A self-contained walkthrough for the Pi 5. Install llama.cpp, transfer a .kolm export, run inference. Realistic about the 4GB vs 8GB tradeoff: 1B and 3B int4 are comfortable, 7B int4 only fits on the 8GB board with a tight budget.
Raspberry Pi OS (Bookworm or later) has the build tools in apt. Build llama.cpp from source for the latest gguf format support.
$ sudo apt update $ sudo apt install -y build-essential cmake git $ git clone https://github.com/ggerganov/llama.cpp $ cd llama.cpp $ make -j4 # the build produces ./llama-cli, ./llama-server, ./quantize, etc. $ ./llama-cli --version
This takes about 6 minutes on the Pi 5. NEON SIMD is on by default and is what makes int4 decode usable at this scale.
.kolm on the source machine.Run this on whatever box you compiled the .kolm on, not the Pi. Use --quant int4 for the 4GB board, --quant int8 or int4 for the 8GB board depending on the base model size.
$ kolm export your-artifact.kolm \ --backend gguf \ --device "Raspberry Pi 5 (8GB)" \ --quant int4 \ --out ./exports/
Pi 5 runs Raspberry Pi OS with SSH on by default if you flashed with imager. Use scp for one-shot transfers, rsync if the connection is flaky.
$ scp ./exports/your-artifact-int4.gguf pi@raspberrypi.local:~/models/ # resumable alternative: $ rsync -avP ./exports/your-artifact-int4.gguf pi@raspberrypi.local:~/models/
If the Pi cannot reach the LAN (air-gapped install), write the file to a USB key and copy it over locally.
SSH into the Pi and point llama-cli at the file. NEON-only decode is enough for a 3B int4 model. 8B int4 will run on the 8GB board but at 1 to 2 tok/s, which is fine for batch jobs but not for an interactive UI.

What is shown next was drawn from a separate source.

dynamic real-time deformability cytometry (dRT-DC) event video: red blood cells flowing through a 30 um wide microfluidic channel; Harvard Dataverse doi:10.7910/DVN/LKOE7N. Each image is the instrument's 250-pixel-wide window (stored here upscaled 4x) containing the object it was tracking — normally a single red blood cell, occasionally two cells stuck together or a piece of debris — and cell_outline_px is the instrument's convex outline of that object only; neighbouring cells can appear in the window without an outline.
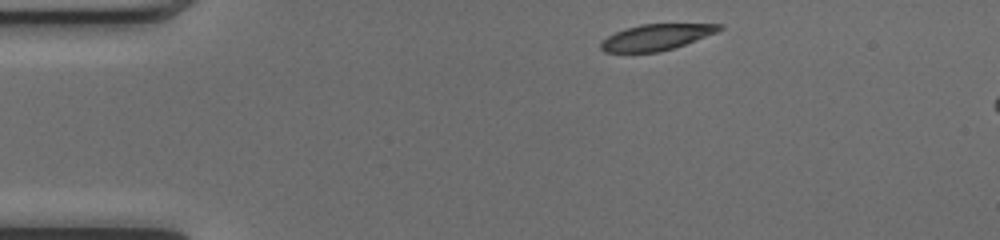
{"species": "common noctule bat (a hibernating species)", "species_latin": "Nyctalus noctula", "temperature_condition": "cold", "stored_images_in_passage": 39, "camera_frame_rate_fps": 3000, "um_per_image_px": 0.085, "animal": {"sex": "female", "body_mass_g": 17.0, "forearm_length_mm": 48.0}, "frame": {"image": 1, "passage_image": 1, "time_ms": 0.0, "image_size_px": [1000, 240], "cell_outline_px": [[724, 28], [716, 32], [676, 48], [660, 52], [604, 52], [600, 48], [600, 44], [608, 36], [624, 28], [640, 24], [724, 24]], "centroid_in_image_um": [55.79, 3.16], "position_along_channel_um": 29.2, "area_um2": 17.98}}
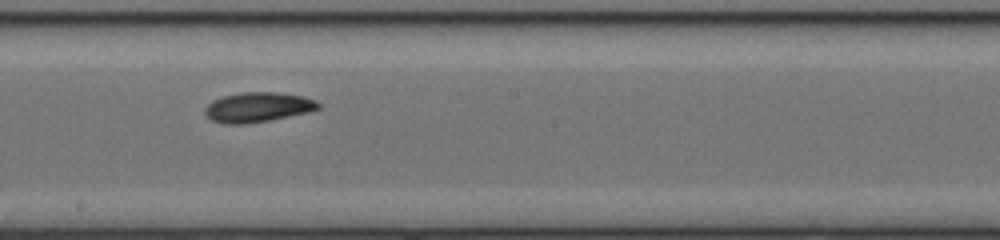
{"frame": {"image": 2, "passage_image": 20, "time_ms": 6.333, "image_size_px": [1000, 240], "cell_outline_px": [[320, 108], [308, 112], [248, 124], [224, 124], [212, 120], [204, 112], [204, 108], [212, 100], [224, 96], [240, 92], [276, 92], [304, 96], [316, 100], [320, 104]], "centroid_in_image_um": [21.91, 9.11], "position_along_channel_um": 226.3, "area_um2": 19.71}}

$ ssh pi@raspberrypi.local $ cd ~/llama.cpp $ ./llama-cli -m ~/models/your-artifact-int4.gguf \ -p "Summarize this paragraph in one sentence." \ -n 256 \ --temp 0.2 \ -t 4
For an OpenAI-compatible HTTP server, use llama-server instead:
$ ./llama-server -m ~/models/your-artifact-int4.gguf --port 8080 -t 4
This binds to http://raspberrypi.local:8080/v1/chat/completions. Drop in an OpenAI client and you have a private endpoint on a 50-dollar board.
Quantization can cost up to 0.05 K-points. Confirm the drop is within your task tolerance before procurement signs off. Run kolm verify on the source .kolm to regenerate the binder, and run a small eval set on the Pi to compare.
# on the source machine $ kolm verify your-artifact.kolm --binder report.html # on the Pi, after pulling a small eval set $ ./llama-cli -m ~/models/your-artifact-int4.gguf -f ~/evals/sample.txt
For reviewer-grade evidence, /verify-prod accepts the same .kolm in the browser and runs the same six checks.